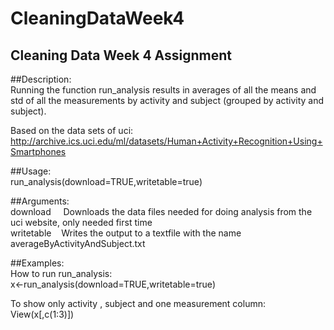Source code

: # CleaningDataWeek4
Cleaning Data Week 4 Assignment
-------------------------------  
  
##Description:  
Running the function run_analysis results in averages of all the means and std of all the measurements by activity and subject  (grouped by activity and subject).  
  
Based on the data sets of uci:  
http://archive.ics.uci.edu/ml/datasets/Human+Activity+Recognition+Using+Smartphones  
  
##Usage:  
run_analysis(download=TRUE,writetable=true)  
  
##Arguments:  
download&nbsp;&nbsp;&nbsp;&nbsp;&nbsp;Downloads the data files needed for doing analysis from the uci website, only needed first time  
writetable&nbsp;&nbsp;&nbsp;&nbsp;Writes the output to a textfile with the name averageByActivityAndSubject.txt  
  
  
##Examples:   
How to run run_analysis:  
x<-run_analysis(download=TRUE,writetable=true)  
  
To show only activity , subject and one measurement column:  
View(x[,c(1:3)])  
  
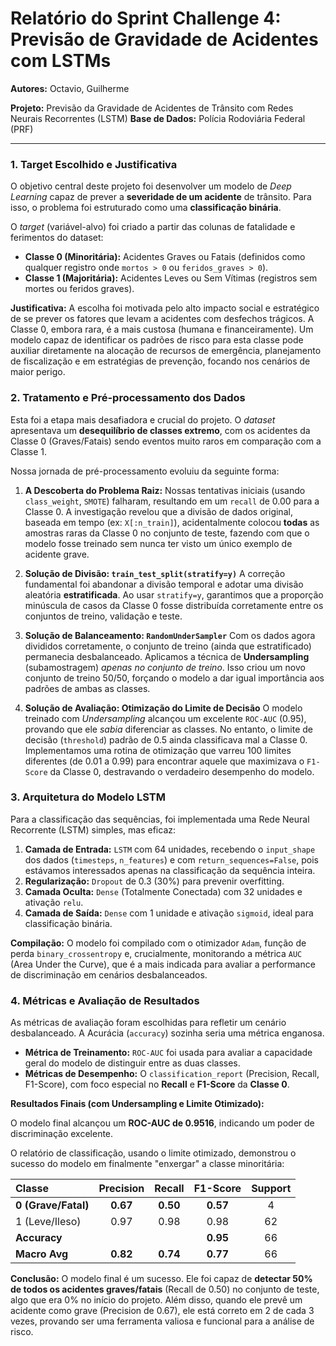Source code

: # Relatório do Sprint Challenge 4: Previsão de Gravidade de Acidentes com LSTMs

**Autores:** Octavio, Guilherme

**Projeto:** Previsão da Gravidade de Acidentes de Trânsito com Redes Neurais Recorrentes (LSTM)
**Base de Dados:** Polícia Rodoviária Federal (PRF)

---

### 1. Target Escolhido e Justificativa

O objetivo central deste projeto foi desenvolver um modelo de *Deep Learning* capaz de prever a **severidade de um acidente** de trânsito. Para isso, o problema foi estruturado como uma **classificação binária**.

O *target* (variável-alvo) foi criado a partir das colunas de fatalidade e ferimentos do dataset:

* **Classe 0 (Minoritária):** Acidentes Graves ou Fatais (definidos como qualquer registro onde `mortos > 0` ou `feridos_graves > 0`).
* **Classe 1 (Majoritária):** Acidentes Leves ou Sem Vítimas (registros sem mortes ou feridos graves).

**Justificativa:** A escolha foi motivada pelo alto impacto social e estratégico de se prever os fatores que levam a acidentes com desfechos trágicos. A Classe 0, embora rara, é a mais custosa (humana e financeiramente). Um modelo capaz de identificar os padrões de risco para esta classe pode auxiliar diretamente na alocação de recursos de emergência, planejamento de fiscalização e em estratégias de prevenção, focando nos cenários de maior perigo.

### 2. Tratamento e Pré-processamento dos Dados

Esta foi a etapa mais desafiadora e crucial do projeto. O *dataset* apresentava um **desequilíbrio de classes extremo**, com os acidentes da Classe 0 (Graves/Fatais) sendo eventos muito raros em comparação com a Classe 1.

Nossa jornada de pré-processamento evoluiu da seguinte forma:

1.  **A Descoberta do Problema Raiz:** Nossas tentativas iniciais (usando `class_weight`, `SMOTE`) falharam, resultando em um `recall` de 0.00 para a Classe 0. A investigação revelou que a divisão de dados original, baseada em tempo (ex: `X[:n_train]`), acidentalmente colocou **todas** as amostras raras da Classe 0 no conjunto de teste, fazendo com que o modelo fosse treinado sem nunca ter visto um único exemplo de acidente grave.

2.  **Solução de Divisão: `train_test_split(stratify=y)`**
    A correção fundamental foi abandonar a divisão temporal e adotar uma divisão aleatória **estratificada**. Ao usar `stratify=y`, garantimos que a proporção minúscula de casos da Classe 0 fosse distribuída corretamente entre os conjuntos de treino, validação e teste.

3.  **Solução de Balanceamento: `RandomUnderSampler`**
    Com os dados agora divididos corretamente, o conjunto de treino (ainda que estratificado) permanecia desbalanceado. Aplicamos a técnica de **Undersampling** (subamostragem) *apenas no conjunto de treino*. Isso criou um novo conjunto de treino 50/50, forçando o modelo a dar igual importância aos padrões de ambas as classes.

4.  **Solução de Avaliação: Otimização do Limite de Decisão**
    O modelo treinado com *Undersampling* alcançou um excelente `ROC-AUC` (0.95), provando que ele *sabia* diferenciar as classes. No entanto, o limite de decisão (`threshold`) padrão de 0.5 ainda classificava mal a Classe 0. Implementamos uma rotina de otimização que varreu 100 limites diferentes (de 0.01 a 0.99) para encontrar aquele que maximizava o `F1-Score` da Classe 0, destravando o verdadeiro desempenho do modelo.

### 3. Arquitetura do Modelo LSTM

Para a classificação das sequências, foi implementada uma Rede Neural Recorrente (LSTM) simples, mas eficaz:

1.  **Camada de Entrada:** `LSTM` com 64 unidades, recebendo o `input_shape` dos dados (`timesteps`, `n_features`) e com `return_sequences=False`, pois estávamos interessados apenas na classificação da sequência inteira.
2.  **Regularização:** `Dropout` de 0.3 (30%) para prevenir overfitting.
3.  **Camada Oculta:** `Dense` (Totalmente Conectada) com 32 unidades e ativação `relu`.
4.  **Camada de Saída:** `Dense` com 1 unidade e ativação `sigmoid`, ideal para classificação binária.

**Compilação:** O modelo foi compilado com o otimizador `Adam`, função de perda `binary_crossentropy` e, crucialmente, monitorando a métrica `AUC` (Area Under the Curve), que é a mais indicada para avaliar a performance de discriminação em cenários desbalanceados.

### 4. Métricas e Avaliação de Resultados

As métricas de avaliação foram escolhidas para refletir um cenário desbalanceado. A Acurácia (`accuracy`) sozinha seria uma métrica enganosa.

* **Métrica de Treinamento:** `ROC-AUC` foi usada para avaliar a capacidade geral do modelo de distinguir entre as duas classes.
* **Métricas de Desempenho:** O `classification_report` (Precision, Recall, F1-Score), com foco especial no **Recall** e **F1-Score** da **Classe 0**.

**Resultados Finais (com Undersampling e Limite Otimizado):**

O modelo final alcançou um **ROC-AUC de 0.9516**, indicando um poder de discriminação excelente.

O relatório de classificação, usando o limite otimizado, demonstrou o sucesso do modelo em finalmente "enxergar" a classe minoritária:

| Classe | Precision | Recall | F1-Score | Support |
| :--- | :---: | :---: | :---: | :---: |
| **0 (Grave/Fatal)** | **0.67** | **0.50** | **0.57** | 4 |
| 1 (Leve/Ileso) | 0.97 | 0.98 | 0.98 | 62 |
| **Accuracy** | | | **0.95** | 66 |
| **Macro Avg** | **0.82** | **0.74** | **0.77** | 66 |

**Conclusão:** O modelo final é um sucesso. Ele foi capaz de **detectar 50% de todos os acidentes graves/fatais** (Recall de 0.50) no conjunto de teste, algo que era 0% no início do projeto. Além disso, quando ele prevê um acidente como grave (Precision de 0.67), ele está correto em 2 de cada 3 vezes, provando ser uma ferramenta valiosa e funcional para a análise de risco.
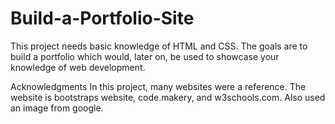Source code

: # Build-a-Portfolio-Site
This project needs basic knowledge of HTML and CSS. The goals are to build a portfolio which would, later on, be used to showcase your knowledge of web development.

Acknowledgments
In this project, many websites were a reference. The website is bootstraps website, code.makery, and w3schools.com.
Also used an image from google.


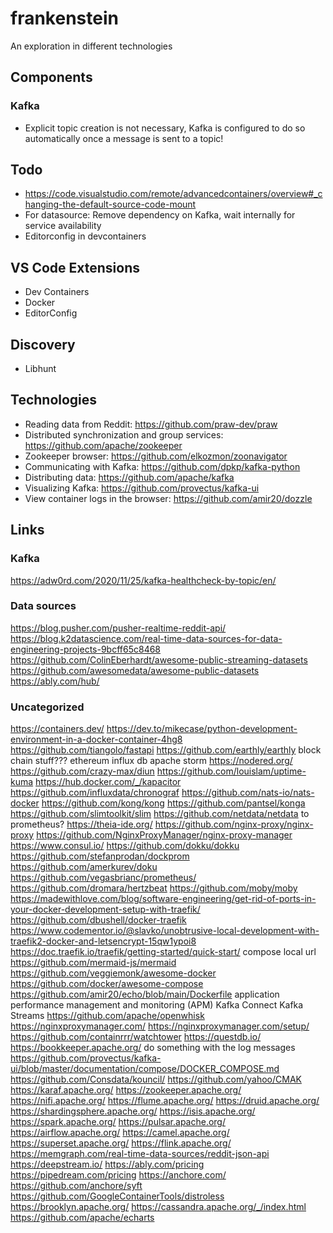 # frankenstein
An exploration in different technologies

## Components

### Kafka
* Explicit topic creation is not necessary, Kafka is configured to do so automatically once a message is sent to a topic!

## Todo
* https://code.visualstudio.com/remote/advancedcontainers/overview#_changing-the-default-source-code-mount
* For datasource: Remove dependency on Kafka, wait internally for service availability
* Editorconfig in devcontainers

## VS Code Extensions
* Dev Containers
* Docker
* EditorConfig

## Discovery
* Libhunt

## Technologies
* Reading data from Reddit: https://github.com/praw-dev/praw
* Distributed synchronization and group services: https://github.com/apache/zookeeper
* Zookeeper browser: https://github.com/elkozmon/zoonavigator
* Communicating with Kafka: https://github.com/dpkp/kafka-python
* Distributing data: https://github.com/apache/kafka
* Visualizing Kafka: https://github.com/provectus/kafka-ui
* View container logs in the browser: https://github.com/amir20/dozzle

## Links

### Kafka
https://adw0rd.com/2020/11/25/kafka-healthcheck-by-topic/en/

### Data sources
https://blog.pusher.com/pusher-realtime-reddit-api/
https://blog.k2datascience.com/real-time-data-sources-for-data-engineering-projects-9bcff65c8468
https://github.com/ColinEberhardt/awesome-public-streaming-datasets
https://github.com/awesomedata/awesome-public-datasets
https://ably.com/hub/

### Uncategorized
https://containers.dev/
https://dev.to/mikecase/python-development-environment-in-a-docker-container-4hg8
https://github.com/tiangolo/fastapi
https://github.com/earthly/earthly
block chain stuff??? ethereum
influx db
apache storm
https://nodered.org/
https://github.com/crazy-max/diun
https://github.com/louislam/uptime-kuma
https://hub.docker.com/_/kapacitor
https://github.com/influxdata/chronograf
https://github.com/nats-io/nats-docker
https://github.com/kong/kong
https://github.com/pantsel/konga
https://github.com/slimtoolkit/slim
https://github.com/netdata/netdata to prometheus?
https://theia-ide.org/
https://github.com/nginx-proxy/nginx-proxy
https://github.com/NginxProxyManager/nginx-proxy-manager
https://www.consul.io/
https://github.com/dokku/dokku
https://github.com/stefanprodan/dockprom
https://github.com/amerkurev/doku
https://github.com/vegasbrianc/prometheus/
https://github.com/dromara/hertzbeat
https://github.com/moby/moby
https://madewithlove.com/blog/software-engineering/get-rid-of-ports-in-your-docker-development-setup-with-traefik/
https://github.com/dbushell/docker-traefik
https://www.codementor.io/@slavko/unobtrusive-local-development-with-traefik2-docker-and-letsencrypt-15qw1ypoi8
https://doc.traefik.io/traefik/getting-started/quick-start/
compose local url
https://github.com/mermaid-js/mermaid
https://github.com/veggiemonk/awesome-docker
https://github.com/docker/awesome-compose
https://github.com/amir20/echo/blob/main/Dockerfile
application performance management and monitoring (APM)
Kafka Connect
Kafka Streams
https://github.com/apache/openwhisk
https://nginxproxymanager.com/
https://nginxproxymanager.com/setup/
https://github.com/containrrr/watchtower
https://questdb.io/
https://bookkeeper.apache.org/ do something with the log messages
https://github.com/provectus/kafka-ui/blob/master/documentation/compose/DOCKER_COMPOSE.md
https://github.com/Consdata/kouncil/
https://github.com/yahoo/CMAK
https://karaf.apache.org/
https://zookeeper.apache.org/
https://nifi.apache.org/
https://flume.apache.org/
https://druid.apache.org/
https://shardingsphere.apache.org/
https://isis.apache.org/
https://spark.apache.org/
https://pulsar.apache.org/
https://airflow.apache.org/
https://camel.apache.org/
https://superset.apache.org/
https://flink.apache.org/
https://memgraph.com/real-time-data-sources/reddit-json-api
https://deepstream.io/
https://ably.com/pricing
https://pipedream.com/pricing
https://anchore.com/
https://github.com/anchore/syft
https://github.com/GoogleContainerTools/distroless
https://brooklyn.apache.org/
https://cassandra.apache.org/_/index.html
https://github.com/apache/echarts
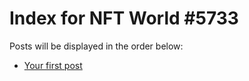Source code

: # Index for NFT World #5733
Posts will be displayed in the order below:

- [Your first post](./001-first.md)

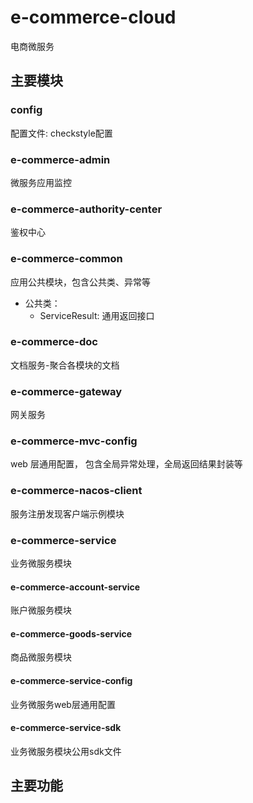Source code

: # e-commerce-cloud
电商微服务

## 主要模块

### config
配置文件: checkstyle配置

### e-commerce-admin
微服务应用监控

### e-commerce-authority-center
鉴权中心

### e-commerce-common
应用公共模块，包含公共类、异常等  
+ 公共类： 
  - ServiceResult: 通用返回接口

### e-commerce-doc
文档服务-聚合各模块的文档

### e-commerce-gateway
网关服务

### e-commerce-mvc-config
web 层通用配置， 包含全局异常处理，全局返回结果封装等

### e-commerce-nacos-client
服务注册发现客户端示例模块

### e-commerce-service
业务微服务模块

#### e-commerce-account-service
账户微服务模块

#### e-commerce-goods-service
商品微服务模块

#### e-commerce-service-config
业务微服务web层通用配置

#### e-commerce-service-sdk
业务微服务模块公用sdk文件

## 主要功能
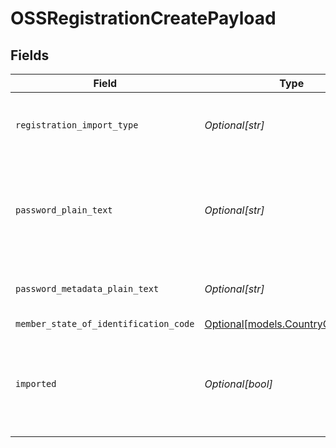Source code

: # OSSRegistrationCreatePayload


## Fields

| Field                                                              | Type                                                               | Required                                                           | Description                                                        |
| ------------------------------------------------------------------ | ------------------------------------------------------------------ | ------------------------------------------------------------------ | ------------------------------------------------------------------ |
| `registration_import_type`                                         | *Optional[str]*                                                    | :heavy_minus_sign:                                                 | Specifies this is an OSS registration import.                      |
| `password_plain_text`                                              | *Optional[str]*                                                    | :heavy_minus_sign:                                                 | The plaintext password for accessing the tax registration account. |
| `password_metadata_plain_text`                                     | *Optional[str]*                                                    | :heavy_minus_sign:                                                 | Metadata related to the password.                                  |
| `member_state_of_identification_code`                              | [Optional[models.CountryCodeEnum]](../models/countrycodeenum.md)   | :heavy_minus_sign:                                                 | N/A                                                                |
| `imported`                                                         | *Optional[bool]*                                                   | :heavy_minus_sign:                                                 | Whether the registration was imported from another system.         |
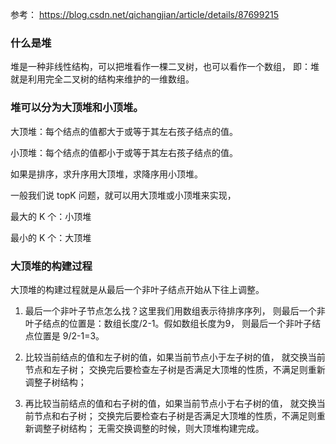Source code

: 参考：
https://blog.csdn.net/qichangjian/article/details/87699215
### 什么是堆
堆是一种非线性结构，可以把堆看作一棵二叉树，也可以看作一个数组，
即：堆就是利用完全二叉树的结构来维护的一维数组。

### 堆可以分为大顶堆和小顶堆。
大顶堆：每个结点的值都大于或等于其左右孩子结点的值。

小顶堆：每个结点的值都小于或等于其左右孩子结点的值。

如果是排序，求升序用大顶堆，求降序用小顶堆。

一般我们说 topK 问题，就可以用大顶堆或小顶堆来实现，

最大的 K 个：小顶堆

最小的 K 个：大顶堆

### 大顶堆的构建过程
大顶堆的构建过程就是从最后一个非叶子结点开始从下往上调整。

1. 最后一个非叶子节点怎么找？这里我们用数组表示待排序序列，
则最后一个非叶子结点的位置是：数组长度/2-1。假如数组长度为9，
则最后一个非叶子结点位置是 9/2-1=3。

2. 比较当前结点的值和左子树的值，如果当前节点小于左子树的值，
就交换当前节点和左子树； 交换完后要检查左子树是否满足大顶堆的性质，不满足则重新调整子树结构；

3. 再比较当前结点的值和右子树的值，如果当前节点小于右子树的值， 就交换当前节点和右子树；
交换完后要检查右子树是否满足大顶堆的性质，不满足则重新调整子树结构； 无需交换调整的时候，则大顶堆构建完成。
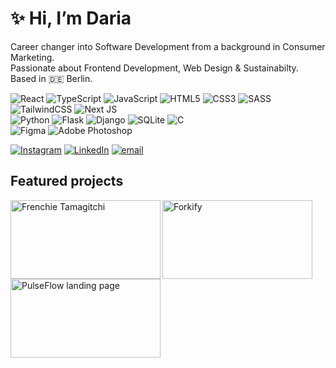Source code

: # ✨ Hi, I’m Daria
Career changer into Software Development from a background in Consumer Marketing.<br> 
Passionate about Frontend Development, Web Design & Sustainabilty.<br> 
Based in 🇩🇪 Berlin.<br> 

![React](https://img.shields.io/badge/react-%2320232a.svg?style=for-the-badge&logo=react&logoColor=%2361DAFB) 
![TypeScript](https://img.shields.io/badge/typescript-%23007ACC.svg?style=for-the-badge&logo=typescript&logoColor=white) 
![JavaScript](https://img.shields.io/badge/javascript-%23323330.svg?style=for-the-badge&logo=javascript&logoColor=%23F7DF1E) 
![HTML5](https://img.shields.io/badge/html5-%23E34F26.svg?style=for-the-badge&logo=html5&logoColor=white) 
![CSS3](https://img.shields.io/badge/css3-%231572B6.svg?style=for-the-badge&logo=css3&logoColor=white) 
![SASS](https://img.shields.io/badge/SASS-hotpink.svg?style=for-the-badge&logo=SASS&logoColor=white) 
![TailwindCSS](https://img.shields.io/badge/tailwindcss-%2338B2AC.svg?style=for-the-badge&logo=tailwind-css&logoColor=white) ![Next JS](https://img.shields.io/badge/Next-black?style=for-the-badge&logo=next.js&logoColor=white)
<br> 
![Python](https://img.shields.io/badge/python-3670A0?style=for-the-badge&logo=python&logoColor=ffdd54) 
![Flask](https://img.shields.io/badge/flask-%23000.svg?style=for-the-badge&logo=flask&logoColor=white) 
![Django](https://img.shields.io/badge/django-%23092E20.svg?style=for-the-badge&logo=django&logoColor=white) 
![SQLite](https://img.shields.io/badge/sqlite-%2307405e.svg?style=for-the-badge&logo=sqlite&logoColor=white) 
![C](https://img.shields.io/badge/c-%2300599C.svg?style=for-the-badge&logo=c&logoColor=white)
<br> 
![Figma](https://img.shields.io/badge/figma-%23F24E1E.svg?style=for-the-badge&logo=figma&logoColor=white) 
![Adobe Photoshop](https://img.shields.io/badge/adobe%20photoshop-%2331A8FF.svg?style=for-the-badge&logo=adobe%20photoshop&logoColor=white)<br> 

<!-- ## Let's  Connect -->
[![Instagram](https://img.shields.io/badge/Instagram-%23E4405F.svg?logo=Instagram&logoColor=white)](https://instagram.com/daria_in_berlin) [![LinkedIn](https://img.shields.io/badge/LinkedIn-%230077B5.svg?logo=linkedin&logoColor=white)](https://linkedin.com/in/ddaleshina) [![email](https://img.shields.io/badge/Email-D14836?logo=gmail&logoColor=white)](mailto:ddaleshina@gmail.com) 

## Featured projects
<p><a href="https://frenchie-tamagotchi-by-daria-aleshina.netlify.app"><img align="left" src="https://frenchie-tamagotchi-by-daria-aleshina.netlify.app/snippet.png" height="126" width="240" alt="Frenchie Tamagitchi" /></p> 
<p><a href="https://forkify-recipe-app-daria-aleshina.netlify.app/"><img align="left" src="https://forkify-recipe-app-daria-aleshina.netlify.app/public/forkify-preview.png" height="126" width="240" alt="Forkify" /></p>
<p><a href="https://pulseflow-by-daria-aleshina.netlify.app/"><img align="left" src="https://pulseflow-by-daria-aleshina.netlify.app/img/pulseflow-preview.png" height="126" width="240" alt="PulseFlow landing page" /></p>






<!-- Proudly created with GPRM ( https://gprm.itsvg.in ) -->

<!--
**DariaAleshina/DariaAleshina** is a ✨ _special_ ✨ repository because its `README.md` (this file) appears on your GitHub profile.

Here are some ideas to get you started:

- 🔭 I’m currently working on ...
- 🌱 I’m currently learning ...
- 👯 I’m looking to collaborate on ...
- 🤔 I’m looking for help with ...
- 💬 Ask me about ...
- 📫 How to reach me: ...
- 😄 Pronouns: ...
- ⚡ Fun fact: ...
-->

■ **Problem to work on**:
Rewrite the part of the listing that opens with the line containing "### 4. Métricas e Avaliação de Resultados" and closes with the line containing "O modelo final alcançou" as a Markdown table. Use the columns Row and Line, give each line a row number, and leave out the blank lines.

■ **Reply to the exercise**:
| Row | Line |
|---|---|
| 1 | ### 4. Métricas e Avaliação de Resultados |
| 2 | As métricas de avaliação foram escolhidas para refletir um cenário desbalanceado. A Acurácia (`accuracy`) sozinha seria uma métrica enganosa. |
| 3 | * **Métrica de Treinamento:** `ROC-AUC` foi usada para avaliar a capacidade geral do modelo de distinguir entre as duas classes. |
| 4 | * **Métricas de Desempenho:** O `classification_report` (Precision, Recall, F1-Score), com foco especial no **Recall** e **F1-Score** da **Classe 0**. |
| 5 | **Resultados Finais (com Undersampling e Limite Otimizado):** |
| 6 | O modelo final alcançou um **ROC-AUC de 0.9516**, indicando um poder de discriminação excelente. |